According to Dr. Samadi, the surgeon was merely “double-booking” his surgeries, a controversial practice where the surgeon is not present for an entire surgery. Instead, he or she “delegates” portions or sections of the surgery to another medical professional. According to an analysis of hospital records, Dr. Samadi has performed 2,182 urologic surgeries since began working at Lenox Hill Hospital in 2013. A full 70 percent of these surgeries overlapped with another surgery. The New York Post reports that on a single day in 2014, the doctor “performed” eleven surgeries, and all but one overlapped.

Speaking to the New York Post, Dr. Samadi said, “Every critical part of the case and every important part of the case is done by me. The residents don’t perform anything on their own in a vacuum.” The distinction made by the alleged absentee doctor is important. While the practice of “double-booking” is not banned, Medicare rules forbid hospitals from doing concurrent surgeries if the “critical parts” of the two surgeries would occur at the same time.

The problems from Dr. Samadi’s habit of “double-booking” surgeries are numerous. First, the lawsuit alleges that none of the patients were even aware that another surgeon may perform any part of their surgery. For these patients, agreeing to have a surgery performed by a world-class doctor and then unknowingly receiving the care of a still-in-training and unlicensed resident can feel like the ultimate betrayal.

Predictably, this habit of double-booking was not without consequence. Both patients who filed lawsuits against the doctor alleged that he “excessively prolonged” general anesthesia so they would not wake up early and realize that another surgeon had performed their surgery.

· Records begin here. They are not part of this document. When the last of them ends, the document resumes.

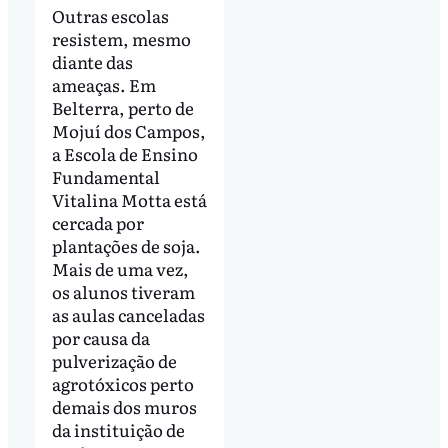
Outras escolas
resistem, mesmo
diante das
ameaças. Em
Belterra, perto de
Mojuí dos Campos,
a Escola de Ensino
Fundamental
Vitalina Motta está
cercada por
plantações de soja.
Mais de uma vez,
os alunos tiveram
as aulas canceladas
por causa da
pulverização de
agrotóxicos perto
demais dos muros
da instituição de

In addition to this gross breach of trust, the patients also state they received “serious physical injuries” resulting from the unsupervised, inexperienced residents that performed their surgery.

In one instance, Stephen Markelson had blood in his urine and an enlarged prostate when he agreed to have Dr. Samadi perform surgery on him. The surgery, however, was reportedly started by a resident and, upon complications, abruptly halted after two hours. Dr. Samadi was performing a surgery on another patient for all but 25 minutes of Markelson’s surgery. Markelson returned to the hospital days later with a “massive amount of blood” in his urine and had the same surgery performed, again.

The surgeon, who received $6.7 million in compensation from Lenox Hill in 2015, receives a higher compensation for performing more surgeries. According to the Boston Globe, Lenox Hill officials have previously confirmed Dr. Samadi routinely performs two surgeries at once but is always present for “major surgeries.” The Upper East Side hospital did not have any comment on the pending lawsuit.

In addition to the lawsuits, the surgeon’s habit of “double-booking” is currently being investigated by both the United States Attorney’s office in Manhattan and the New York State Department of Health.